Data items
* * * *

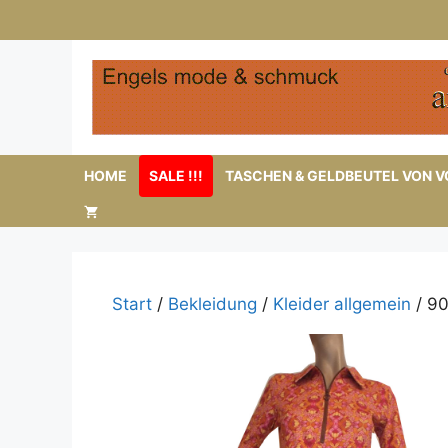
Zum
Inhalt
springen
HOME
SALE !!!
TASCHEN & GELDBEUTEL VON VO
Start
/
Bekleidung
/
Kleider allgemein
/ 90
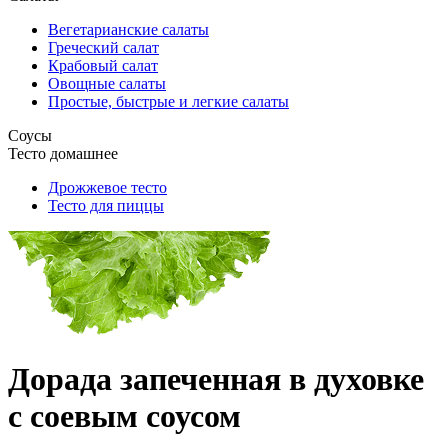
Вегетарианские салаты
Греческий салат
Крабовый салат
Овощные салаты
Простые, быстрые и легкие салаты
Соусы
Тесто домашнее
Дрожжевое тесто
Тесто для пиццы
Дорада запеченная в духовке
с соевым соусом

* * * *

* **WHAT YOU NEED TO DO**:
Skipping the pictures, transcribe each line above exactly as it appears.

* **EXERCISE RESULT**:
Zum
Inhalt
springen
HOME
SALE !!!
TASCHEN & GELDBEUTEL VON VO
Start
/
Bekleidung
/
Kleider allgemein
/ 90
Вегетарианские салаты
Греческий салат
Крабовый салат
Овощные салаты
Простые, быстрые и легкие салаты
Соусы
Тесто домашнее
Дрожжевое тесто
Тесто для пиццы
Дорада запеченная в духовке
с соевым соусом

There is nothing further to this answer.